Description
When importing data from athena my data has nulls which is a change from file to file. Csv's nullable int columns get converted to float64 when returned as a dataframe from pandas.read_sql_athena
, which is unexpected behavior.
I suggest that aws-data-wrangler adds an option to Session.pandas.read_csv
that can convert all columns to string columns such as df = pd.read_csv('/path/to/file.csv', dtype=str)
.
Oddly pandas does not have an easy way to convert an already existing dataframe float64 to str AND format. The suggested way is at load format the dataframe for float64 (suggested workaround and for printing, the inability to format when convert to a string )
What is happening:
Data
col1,col2,col3
19,3,1
20,,1
,5,4
Becomes:
col1,col2,col3
19.0,3.0,1
20.0,,1
,5.0,4
Using aws data wrangler like:
def read_csv(sql, bucket, files, sep, wr_session):
""" Read csv table using AWS Wrangler"""
return wr_session.pandas.read_csv(
f's3://{bucket}/{file}',
sep=sep
)
Forcing me to write a following function after the above read_csv
def _convert_float_columns_to_str(df):
""" Pandas pulls in columns as floats where there is a nan
but that is not correct for our logic, so we want to find float
datatypes and round to int 'like' datatype and convert to str.
"""
df.columns = map(str.lower, df.columns)
float_columns = list(df.select_dtypes(include=['float64']).columns)

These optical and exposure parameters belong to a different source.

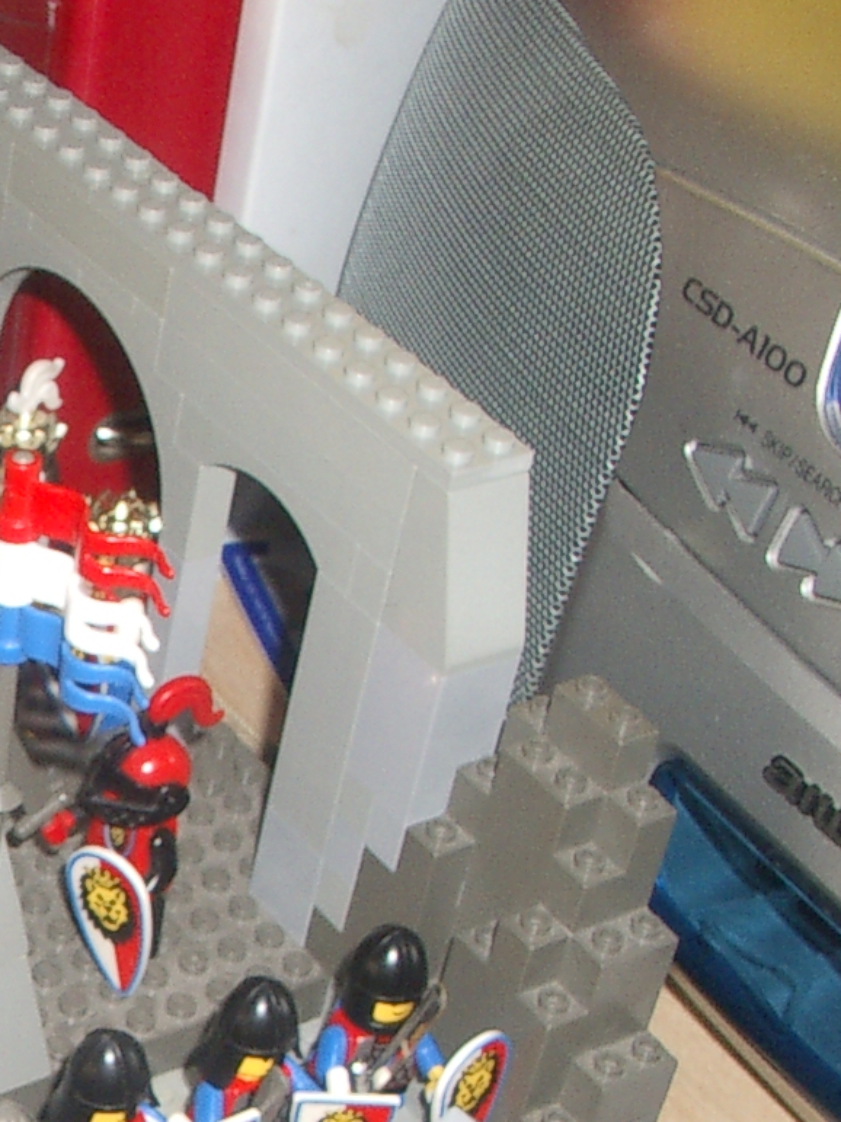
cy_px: 1105
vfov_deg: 20.5
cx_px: -278
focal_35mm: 93
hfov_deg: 15.1
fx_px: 3013
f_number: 4.3
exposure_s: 1/40
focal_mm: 5.8
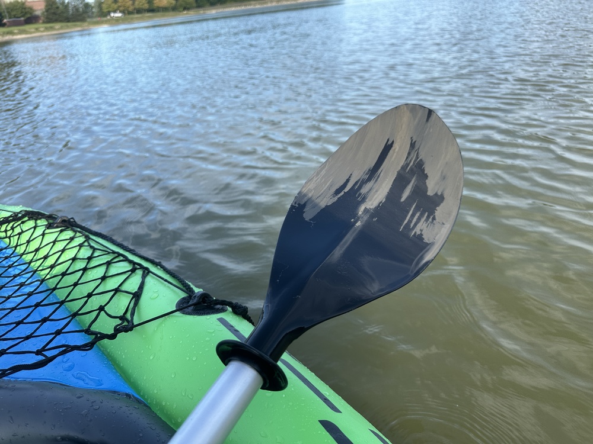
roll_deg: +5.7
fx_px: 411
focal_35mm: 24
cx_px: 296
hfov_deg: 71.6
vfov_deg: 56.8
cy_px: 222
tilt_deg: -27.3
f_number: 1.78
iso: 80
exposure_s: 1/1412
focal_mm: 6.86
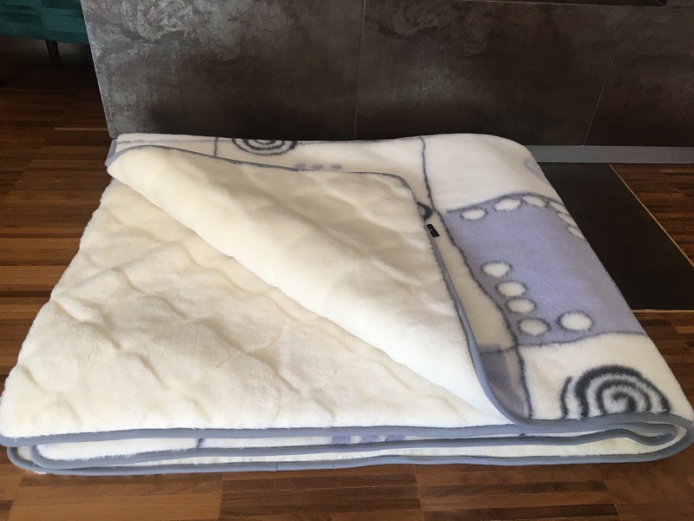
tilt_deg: -37.9
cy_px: 260
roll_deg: -2.2
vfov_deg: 48.2
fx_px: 581
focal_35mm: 29
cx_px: 347
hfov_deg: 61.7
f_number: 2.2
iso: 50
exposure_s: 1/33
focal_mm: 4.15
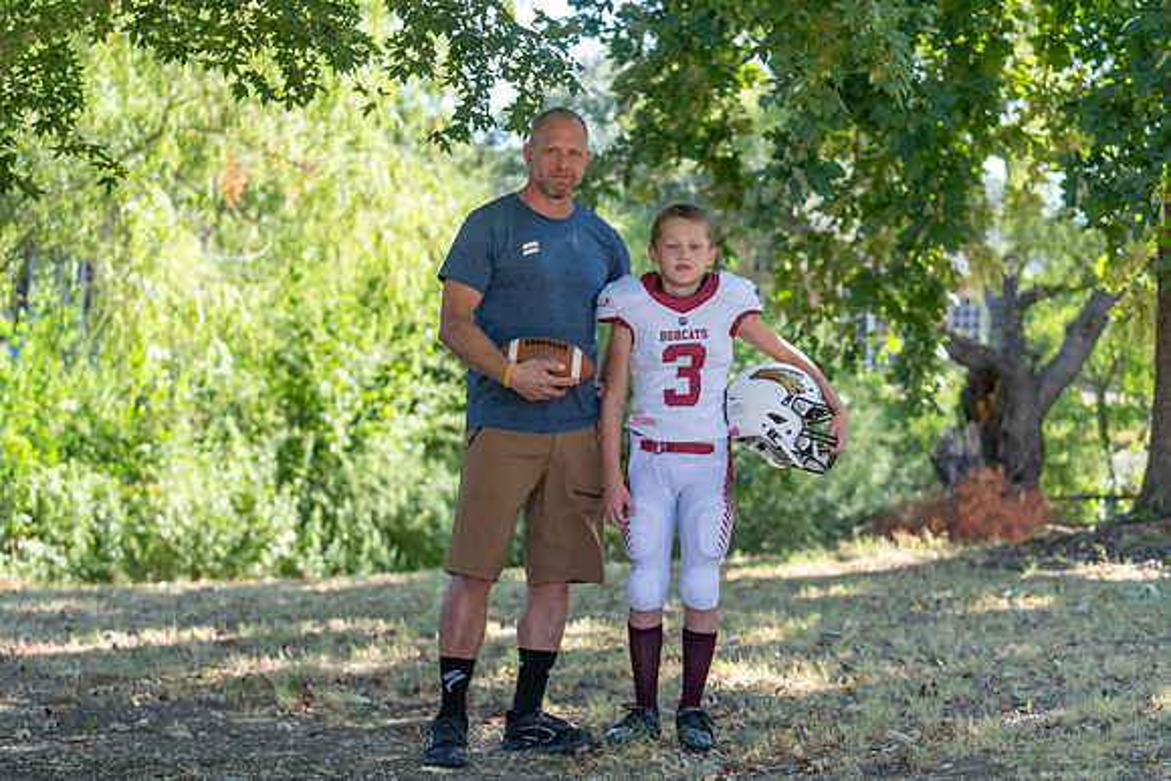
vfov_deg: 19.5
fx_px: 2277
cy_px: 390
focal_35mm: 70
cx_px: 586
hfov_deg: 28.8
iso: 160
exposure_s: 1/320
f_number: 2.8
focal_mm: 70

# round does not, not sure why
# df[float_columns] = df[float_columns].round(0)
# df = df.round()
# format all the columns to
df[float_columns] = df[float_columns].applymap('{:,.0f}'.format)
df = df.applymap(str)
return df
Why can I just specify the column(s) I want? Because this is data I am receiving externally and I don't know when a column will have null and thus the int column will implicitly be converted to float64 and when I run code against it if row['col'] == 19
the data source data keeps changing from csv to application.